Durkheim
Tout devoir est fini
Chaque peuple a sa morale qui est déterminée par les conditions dans
lesquelles il vit. On ne peut donc lui en inculquer une autre, si élevée qu'elle soit, sans
le désorganiser, et de tels troubles ne peuvent pas ne pas être douloureusement
ressentis par les particuliers. Mais la morale de chaque société, prise en elle-même,
ne comporte-t-elle pas un développement indéfini des vertus qu'elle recommande ?

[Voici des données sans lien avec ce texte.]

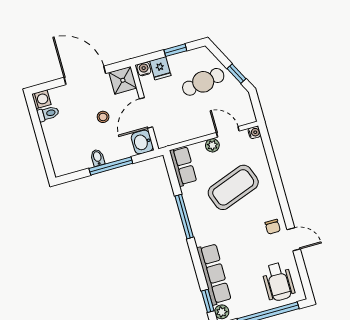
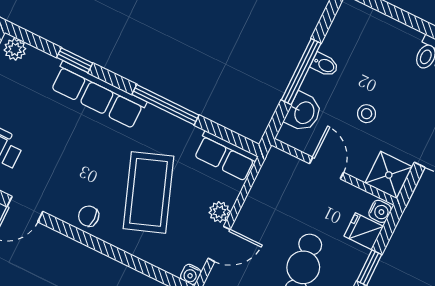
door: (146, 113) -> (326, 168), width x0.73
washbasin: (142, 142) -> (304, 112), moved, turned 90
chair: (273, 227) -> (89, 216), moved
row of seats: (214, 274) -> (98, 95), moved
window: (208, 301) -> (75, 60), moved

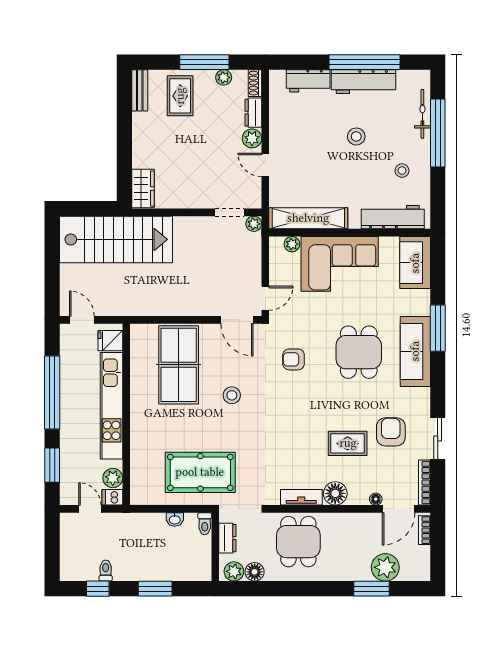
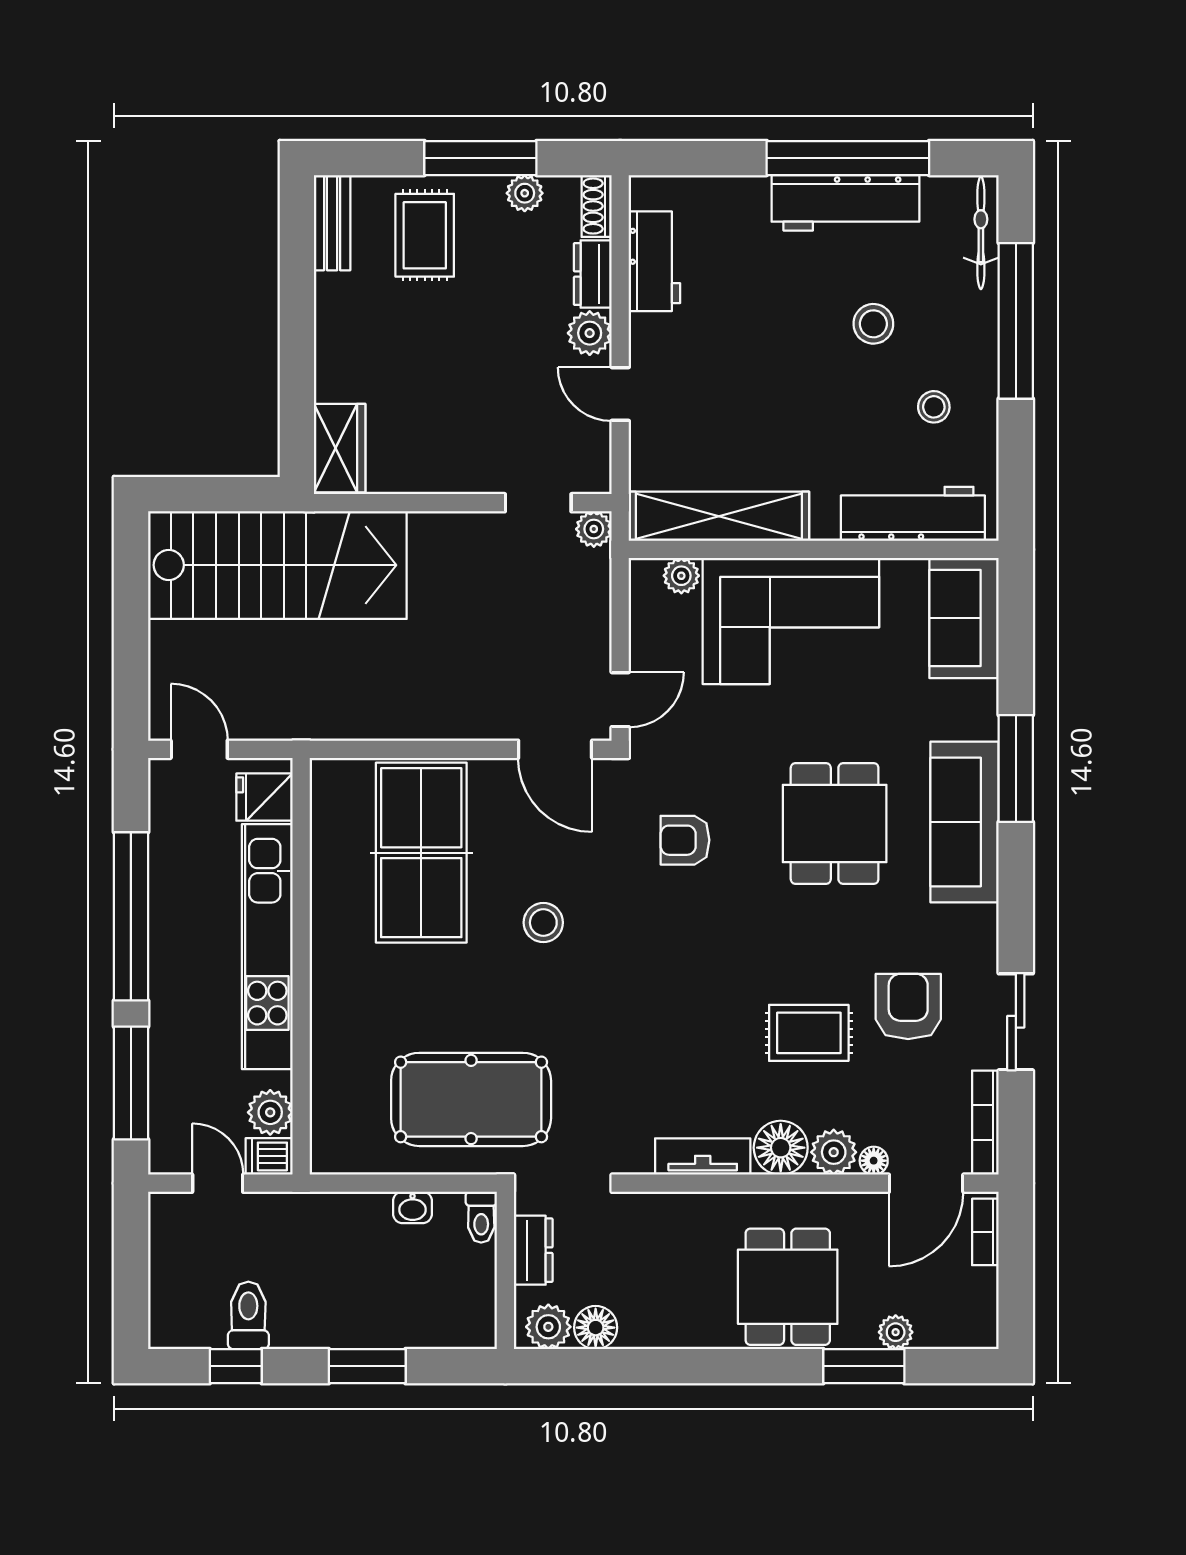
workbench: (308, 81) -> (654, 261), moved, turned -90
bicycle: (422, 114) -> (981, 233), moved
stool: (356, 136) -> (873, 324), moved
window: (52, 465) -> (131, 1083), width x1.44
plant: (358, 495) -> (834, 1152), added
dining table: (298, 542) -> (788, 1287), moved
plant: (385, 567) -> (896, 1332), width x0.53, depth x0.53
toilet: (106, 571) -> (248, 1315), width x1.37, depth x1.39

Nullement. Agir moralement, c'est faire son devoir, et tout devoir est fini. Il est limité
par les autres devoirs ; on ne peut se donner trop complètement à autrui sans
s'abandonner soi-même ; on ne peut développer à l'excès sa personnalité sans tomber
dans l'égoïsme. D'autre part, l'ensemble de nos devoirs est lui-même limité par les
autres exigences de notre nature. S'il est nécessaire que certaines formes de la
conduite soient soumises à cette réglementation impérative qui est caractéristique de
la moralité, il en est d'autres, au contraire, qui y sont naturellement réfractaires et qui
pourtant sont essentielles. La morale ne peut régenter outre mesure les fonctions
industrielles, commerciales, etc., sans les paralyser, et cependant elles sont vitales ;
ainsi, considérer la richesse comme immorale n'est pas une erreur moins funeste que
de voir dans la richesse le bien par excellence. Il peut donc y avoir des excès de
morale, dont la morale, d'ailleurs, est la première à souffrir ; car, comme elle a pour
objet immédiat de régler notre vie temporelle, elle ne peut nous en détourner sans tarir
elle-même la matière à laquelle elle s'applique.